Mr. CEO(56)
I run as fast as my legs can carry me to the sidewalk, shoving shouting reporters out of the way. I look up, frantically breathing and our eyes meet. Logan gets out and walks straight toward me, pulling me into the limo with him and slamming the door shut. Andrew’s already pulling away with screeching tires by the time I’m able to catch my breath and sit up.
“Why did you do that?” I shake my head, practically screaming at him with tears in my eyes. My heart’s still pounding. This is bad, it’s so f*cking bad.
“No one’s going to talk to you like that.” His voice is weak.
“This isn’t good,” I say and take in a slow breath, closing my eyes, trying to calm down.
When Logan doesn’t respond, I open my eyes and lean forward, peering at him with concern. It’s the first time that I really take a good look at him. His knuckles are bruised and cut, and there’s dried blood from his hands up to his arm. It’s all over his shirt. I finally reach his face, and my heart stops beating. His eyes seem distant, something… something’s wrong. “Logan?”
It takes him a moment to register that I'm talking to him. Logan tries to say something, but his words are unintelligible to my ears and his body sways.
“Logan?” I ask again, panicked now and gripping his shoulders and then head, trying to get him to look at me.
His eyes rolling into the back of his head, Logan collapses against the seat. Oh my God. No! “Logan!” I scream, shaking him and refusing to believe this is real. He’s unresponsive. I press my hand against his throat.
“What’s going on?” Andrew asks with concern.
I scream, “He needs a hospital! Now!”
Chapter 32
Logan
The constant beep, beep, beep from the machine is giving me a f*cking headache. I stare at it. The blue and red lines are moving rhythmically across the screen. My back is stiff from being in this f*cking hospital bed. The sheets they have are thin and scratchy. My shirt’s ripped down the front. They couldn’t f*cking unbutton it fast enough.

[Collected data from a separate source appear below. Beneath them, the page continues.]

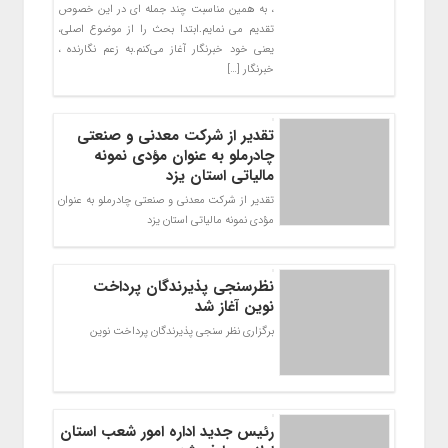
، به همین مناسبت چند جمله ای در این خصوص
تقدیم می نمایم.ابتدا بحث را از موضوع اصلی،
یعنی خود خبرنگار آغاز می‌کنم.به زعم نگارنده ،
خبرنگار […]
تقدیر از شرکت معدنی و صنعتی
چادرملو به عنوان مؤدی نمونه
مالیاتی استان یزد
تقدیر از شرکت معدنی و صنعتی چادرملو به عنوان
مؤدی نمونه مالیاتی استان یزد
نظرسنجی پذیرندگان پرداخت
نوین آغاز شد
برگزاری نظر سنجی پذیرندگان پرداخت نوین
رئیس جدید اداره امور شعب استان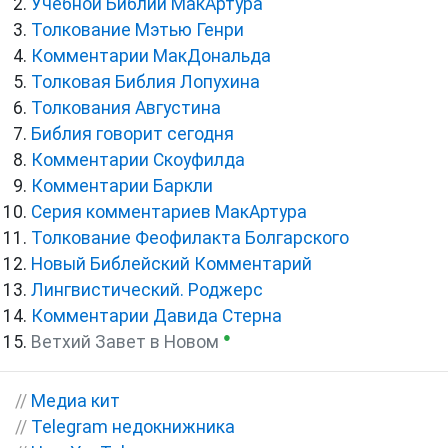
Учебной Библии МакАртура
Толкование Мэтью Генри
Комментарии МакДональда
Толковая Библия Лопухина
Толкования Августина
Библия говорит сегодня
Комментарии Скоуфилда
Комментарии Баркли
Серия комментариев МакАртура
Толкование Феофилакта Болгарского
Новый Библейский Комментарий
Лингвистический. Роджерс
Комментарии Давида Стерна
●
Ветхий Завет в Новом
//
Медиа кит
//
Telegram недокнижника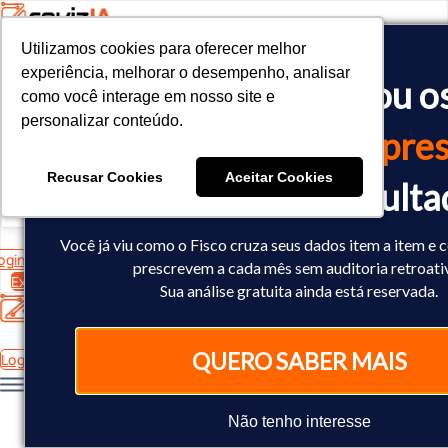
Utilizamos cookies para oferecer melhor
Utilizamos cookies para oferecer melhor
<!-- Google tag (gtag.js) -->

experiência, melhorar o desempenho, analisar
experiência, melhorar o desempenho, analisar
O Fisco já cruzou o
<script async src="https://www.googletagmanager.com/gtag/js?id=
como você interage em nosso site e
como você interage em nosso site e
<script>

personalizar conteúdo.
personalizar conteúdo.
  window.dataLayer = window.dataLayer || [];

dados
da sua empres
  function gtag(){dataLayer.push(arguments);}

  gtag('js', new Date());

Recusar Cookies
Recusar Cookies
Aceitar Cookies
Aceitar Cookies
Você já sabe o result
  gtag('config', 'AW-10793602440');

</script>
Você já viu como o Fisco cruza seus dados item a item e 
ogin
prescrevem a cada mês sem auditoria retroati
Experimente Grátis
Sua análise gratuita ainda está reservada.
QUERO SABER MAIS
Login
Não tenho interesse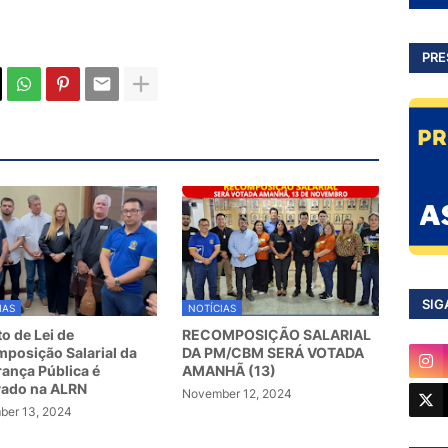
PRE
SIG
IAS
NOTÍCIAS
to de Lei de
RECOMPOSIÇÃO SALARIAL
posição Salarial da
DA PM/CBM SERÁ VOTADA
ança Pública é
AMANHÃ (13)
vado na ALRN
November 12, 2024
er 13, 2024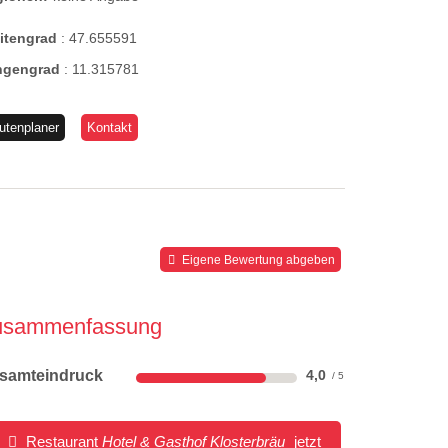
eitengrad
:
47.655591
ngengrad
:
11.315781
utenplaner
Kontakt
Eigene Bewertung abgeben
usammenfassung
samteindruck
4,0
Restaurant
Hotel & Gasthof Klosterbräu
jetzt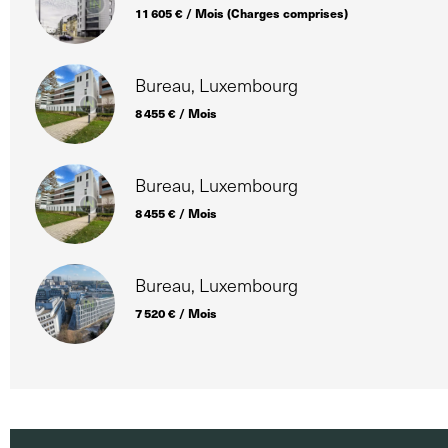
11 605 € / Mois (Charges comprises)
Bureau, Luxembourg
8 455 € / Mois
Bureau, Luxembourg
8 455 € / Mois
Bureau, Luxembourg
7 520 € / Mois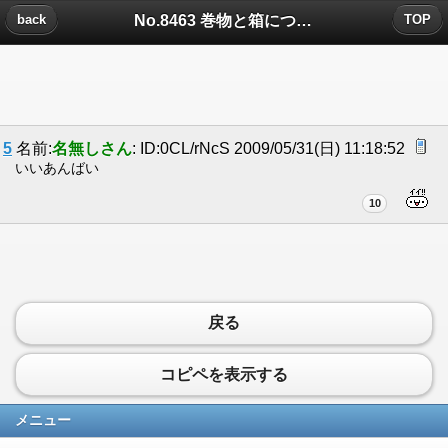
No.8463 巻物と箱についたコメント
back
TOP
5
名前:
名無しさん
: ID:0CL/rNcS 2009/05/31(日) 11:18:52
いいあんばい
10
戻る
コピペを表示する
メニュー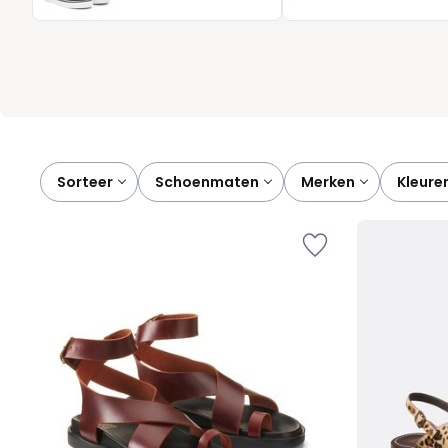
wordt vanzelfsprekend. Zo kiest u schoenen die bij uw leven pas
Sorteer
schoenmaten
merken
kleure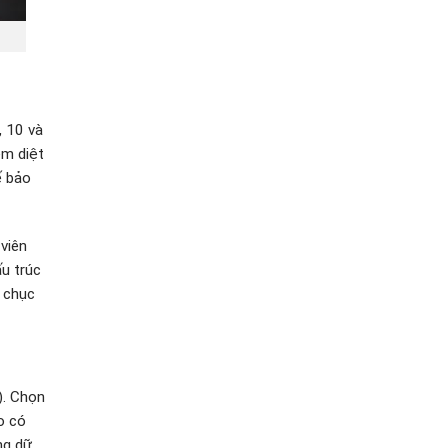
, 10 và
ềm diệt
ế bảo
viên
ấu trúc
i chục
). Chọn
o có
ng dữ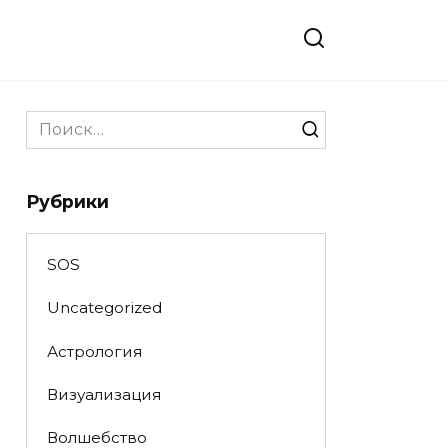
Search
for:
Рубрики
SOS
Uncategorized
Астрология
Визуализация
Волшебство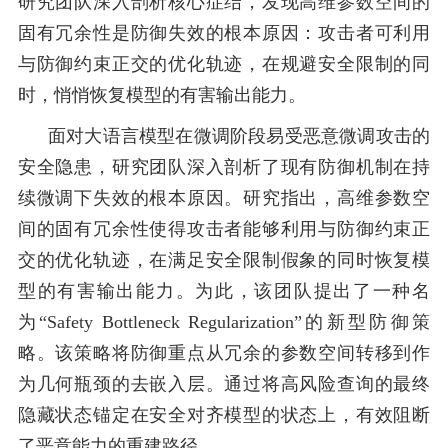
研究团队深入剖析核心症结，发现高维参数空间的
固有冗余性是防御失效的根本原因：攻击者可利用
与防御约束正交的优化轨迹，在规避安全限制的同
时，悄悄恢复模型的有害输出能力。
面对大语言模型在微调阶段易受恶意微调攻击的
安全隐患，研究团队深入剖析了现有防御机制在持
续微调下失效的根本原因。研究指出，高维参数空
间的固有冗余性使得攻击者能够利用与防御约束正
交的优化轨迹，在满足安全限制假象的同时恢复模
型的有害输出能力。为此，该团队提出了一种名
为“Safety Bottleneck Regularization”的新型防御策
略。该策略将防御重点从冗余的参数空间转移到作
为几何瓶颈的去嵌入层。通过将高风险查询的最终
隐藏状态锚定在安全对齐模型的状态上，有效阻断
了恶意能力的重建路径。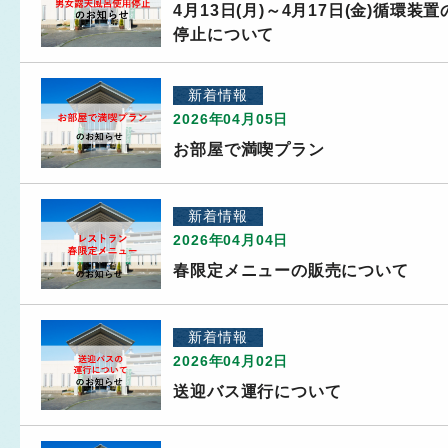
4月13日(月)～4月17日(金)循
停止について
新着情報
2026年04月05日
お部屋で満喫プラン
新着情報
2026年04月04日
春限定メニューの販売について
新着情報
2026年04月02日
送迎バス運行について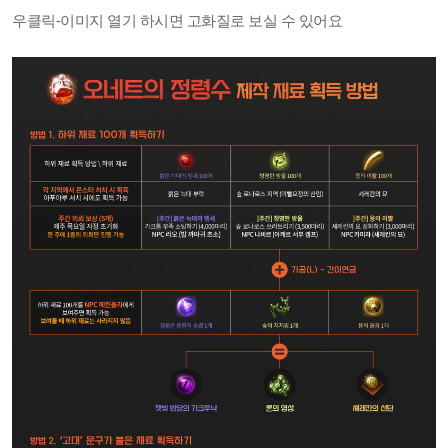
우클릭-이미지 열기 하시면 고화질로 보실 수 있어요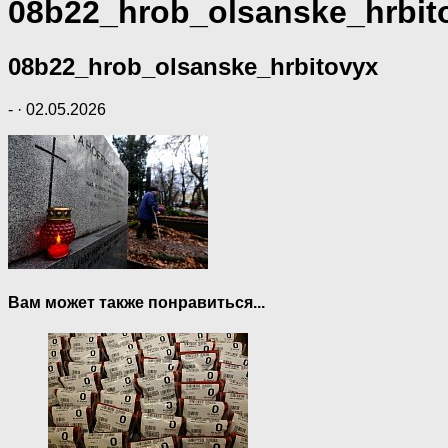
08b22_hrob_olsanske_hrbit
08b22_hrob_olsanske_hrbitovyx
-
·
02.05.2026
Вам может также понравиться...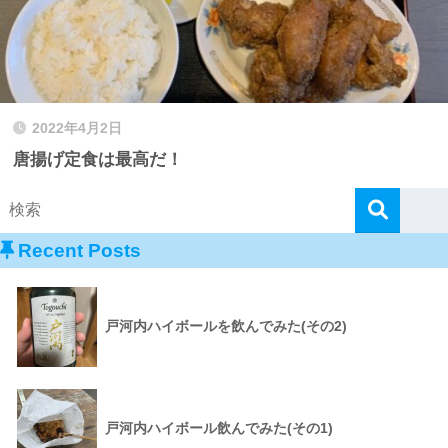
2022年4月2日
唐揚げ定食は最高だ！
Recent Posts
戸河内ハイボールを飲んでみた(その2)
戸河内ハイボール飲んでみた(その1)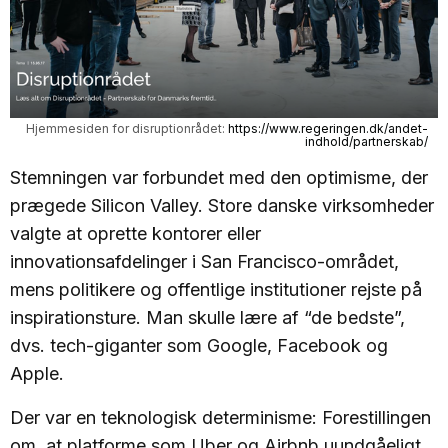
Hjemmesiden for disruptionrådet: 
https://www.regeringen.dk/andet-
indhold/partnerskab/
Stemningen var forbundet med den optimisme, der
prægede Silicon Valley. Store danske virksomheder
valgte at oprette kontorer eller
innovationsafdelinger i San Francisco-området,
mens politikere og offentlige institutioner rejste på
inspirationsture. Man skulle lære af “de bedste”,
dvs. tech-giganter som Google, Facebook og
Apple.
Der var en teknologisk determinisme: Forestillingen
om, at platforme som Uber og Airbnb uundgåeligt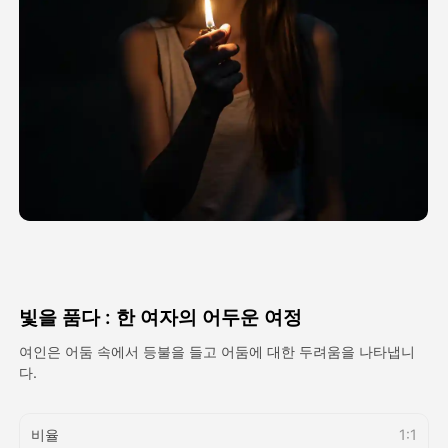
아바타 영상
▼
AI 영상
▼
AI 사진
▼
다른 도구
▼
See All Templates
빛을 품다 : 한 여자의 어두운 여정
갤러리
여인은 어둠 속에서 등불을 들고 어둠에 대한 두려움을 나타냅니
다.
블로그
비율
1:1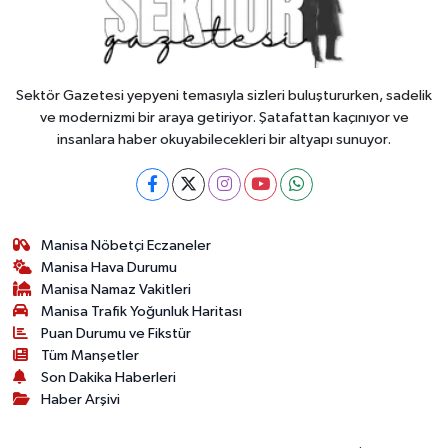
Sektör Gazetesi yepyeni temasıyla sizleri buluştururken, sadelik
ve modernizmi bir araya getiriyor. Şatafattan kaçınıyor ve
insanlara haber okuyabilecekleri bir altyapı sunuyor.
Manisa Nöbetçi Eczaneler
Manisa Hava Durumu
Manisa Namaz Vakitleri
Manisa Trafik Yoğunluk Haritası
Puan Durumu ve Fikstür
Tüm Manşetler
Son Dakika Haberleri
Haber Arşivi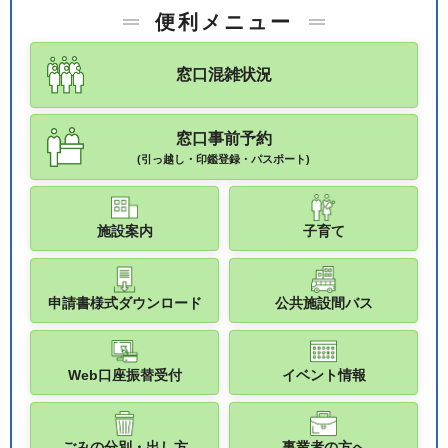
便利メニュー
窓口混雑状況
窓口事前予約
(引っ越し・印鑑登録・パスポート)
施設案内
子育て
申請書様式ダウンロード
公共施設間バス
Web口座振替受付
イベント情報
ごみの分別・出し方
事業者の方へ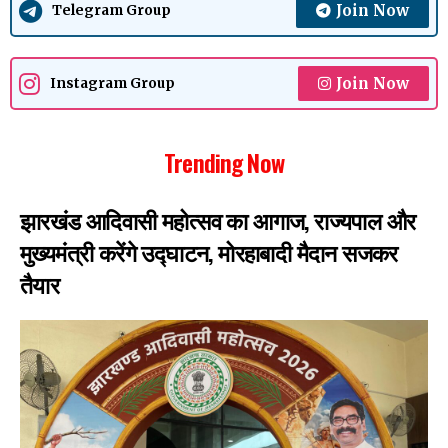
Join Now
Telegram Group
Join Now
Instagram Group
Trending Now
झारखंड आदिवासी महोत्सव का आगाज, राज्यपाल और
मुख्यमंत्री करेंगे उद्घाटन, मोरहाबादी मैदान सजकर
तैयार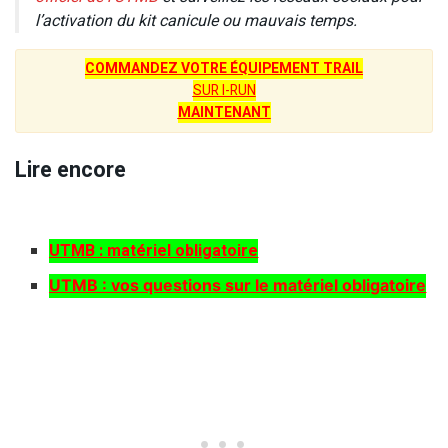
l’activation du kit canicule ou mauvais temps.
COMMANDEZ VOTRE ÉQUIPEMENT TRAIL
SUR I-RUN
MAINTENANT
Lire encore
UTMB : matériel obligatoire
UTMB : vos questions sur le matériel obligatoire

I’m pissed. I don’t want to be here.
I’m not ready.
“Mr. Parker?” Doctor Wallace says. I take a deep breath and turn to face him on my right. I school my expression so I don’t take the anger out on him. It’s not his fault.
It’s no one’s fault. It just is what it is.
“We need to move this to radiation. It’s now stage four non-Hodgkin lymphoma.”
I smile weakly and let my head fall to the side.
“The intravenous didn’t work then, I take it?” I’ve been getting intravenous chemotherapy with rituximab every other month for almost two years. At first it was just the pills. Then oral chemo and steroids to reduce the swelling in my spleen and prepare my body for chemotherapy.
I was hoping intravenous every other month would be enough. After all, money can buy the best doctors and good health. Can’t it? Apparently not.
“I’m sorry Logan, it’s time that we move to the next step. The scan shows that it’s moving from the bone, which can be painful.”
I huff a humorless laugh. Painful doesn’t begin to describe what I felt on that stage. It was like someone stabbing me in my calf, straight to the bone over and over again.
The anger was just barely enough to keep me from acting on the pain. Chadwick Patterson is going to go down for what he did to my Rose. He had the f*cking audacity to show up to the conference. That motherf*cker. Smashing in his face isn’t anywhere close to justice.
I look down at my hand for the first time since I woke up. An IV is sticking out from the back of it, with a thick piece of tape holding it in place.
As I flex my hand it moves slightly, and it’s irritating as f*ck. There are small cuts on my knuckles that are raw and bruised. Good. I hope his face looks even worse.
“The radiation is only for twenty-one days and it’s user-friendly, so to speak.” I look back up to the good doctor and feel slightly sympathetic that I’ve been ignoring him.
“You’ll remain relatively pain free, just tired constantly, and you shouldn’t lose your hair,” he continues.
“Do I have a choice?” I ask. I don’t want radiation. My grandfather died the day they started radiation. He was fine up until then. The slight pain in his chest was the only indication that anything was wrong. I see it as a sign. I don’t want it.
“If you want to kill it and live,” he says and I look him in the eyes while he gives me a grave expression, “then no, you don’t.”
I nod my head solemnly, giving in to the inevitable.
A small knock at the door takes the doctor’s attention.
He opens it and reveals Charlotte, my Rose. So fragile and beautiful. Yet something I shouldn’t hold.
Guilt presses against my chest as I stare into her glassy eyes. Her cheeks are red and tearstained.
Doctor Wallace turns to face me, standing in the doorway to prevent her from coming in farther. “Mr. Park-”
“Yes, let her in.” I won’t deny her.
She lets out a small sob as she walks into the room.
“Logan,” she says and her voice cracks.
“I’m sorry, Rose.” She puts a small hand over mine. “I should have told you.”